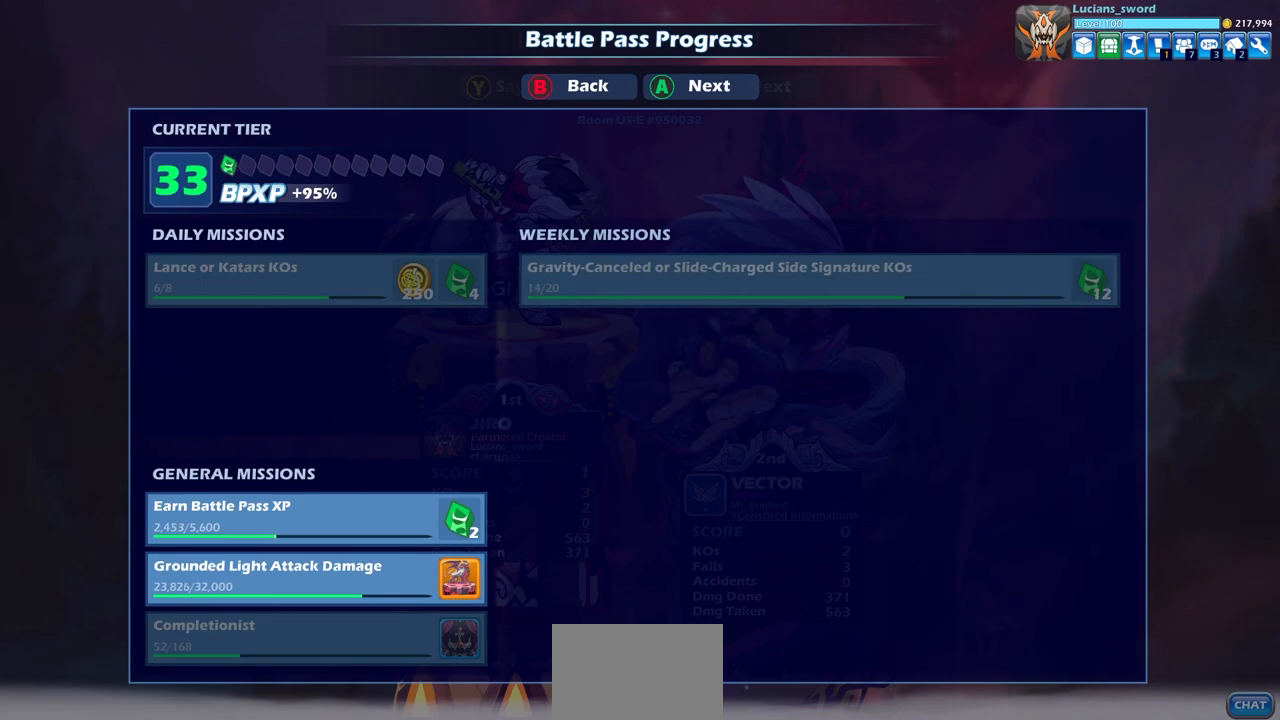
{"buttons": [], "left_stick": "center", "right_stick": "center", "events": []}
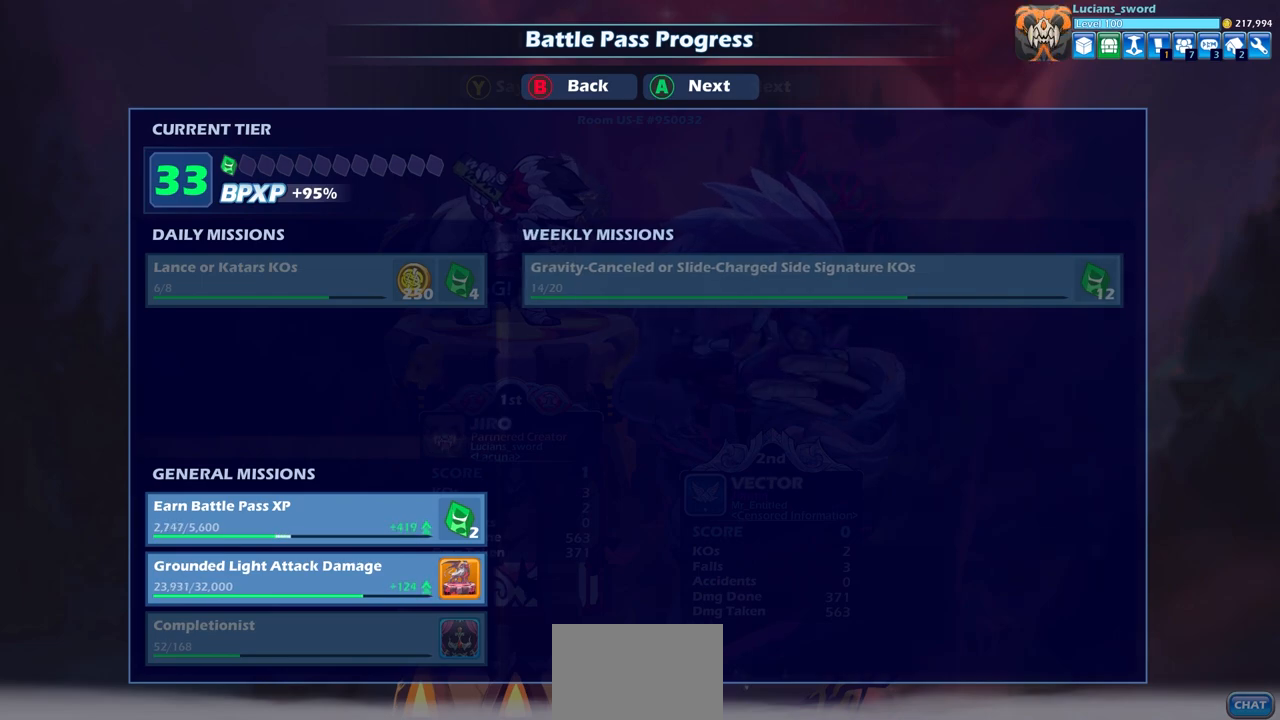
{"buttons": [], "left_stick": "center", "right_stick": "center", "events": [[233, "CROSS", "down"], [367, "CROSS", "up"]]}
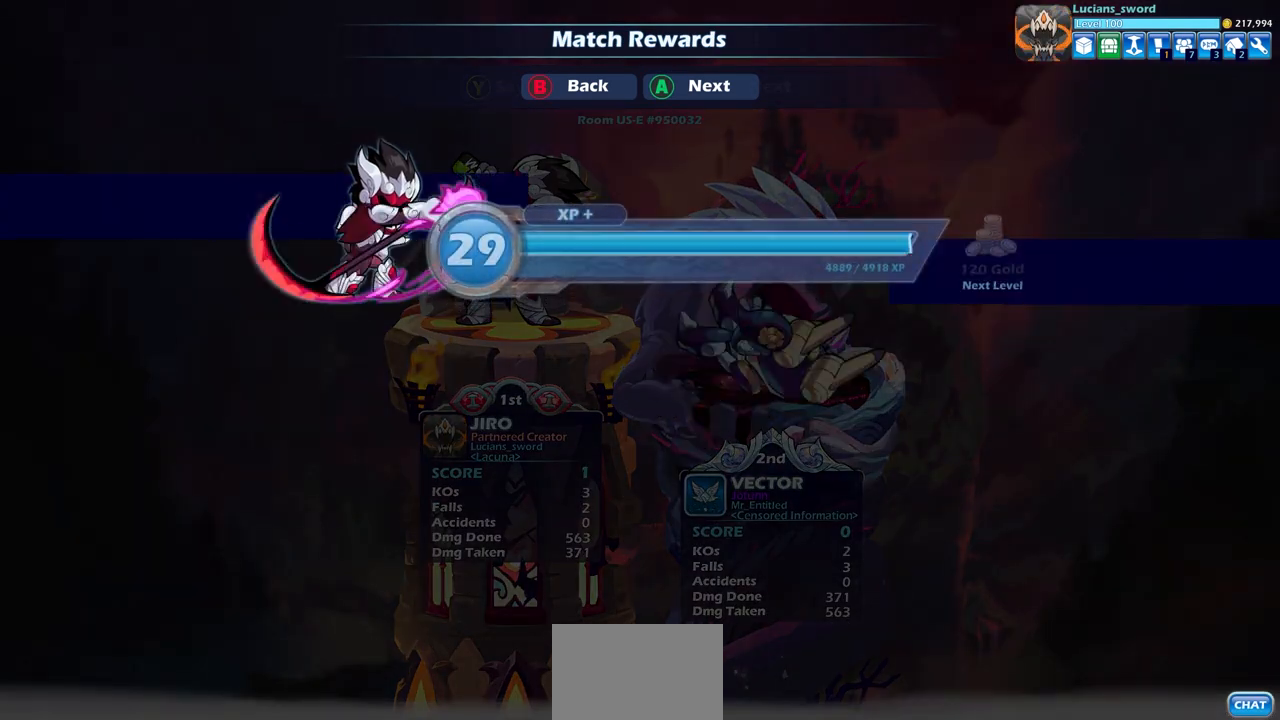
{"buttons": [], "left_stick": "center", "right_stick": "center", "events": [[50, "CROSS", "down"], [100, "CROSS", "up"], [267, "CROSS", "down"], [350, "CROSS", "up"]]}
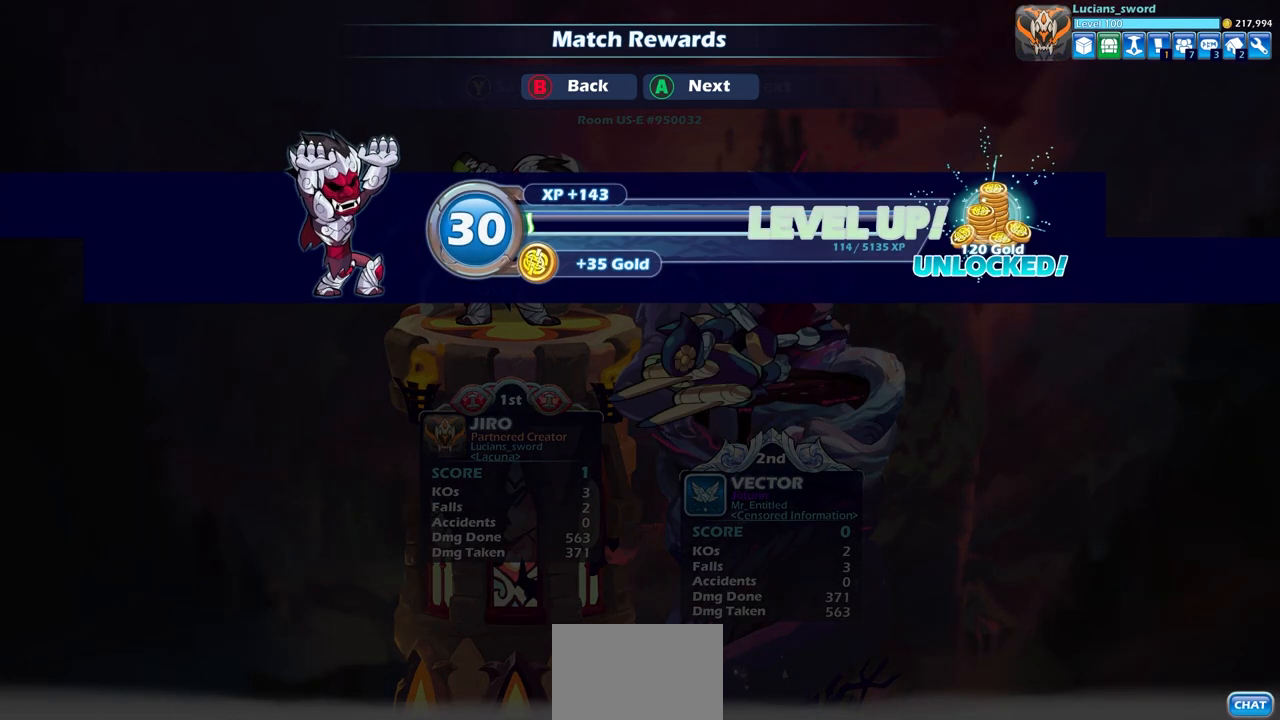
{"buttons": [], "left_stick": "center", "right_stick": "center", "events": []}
----------------------------------------
## Required work
Please set down the whole listing above exactly and skip every picture.

## Response area
{"buttons": [], "left_stick": "center", "right_stick": "center", "events": []}
{"buttons": [], "left_stick": "center", "right_stick": "center", "events": [[233, "CROSS", "down"], [367, "CROSS", "up"]]}
{"buttons": [], "left_stick": "center", "right_stick": "center", "events": [[50, "CROSS", "down"], [100, "CROSS", "up"], [267, "CROSS", "down"], [350, "CROSS", "up"]]}
{"buttons": [], "left_stick": "center", "right_stick": "center", "events": []}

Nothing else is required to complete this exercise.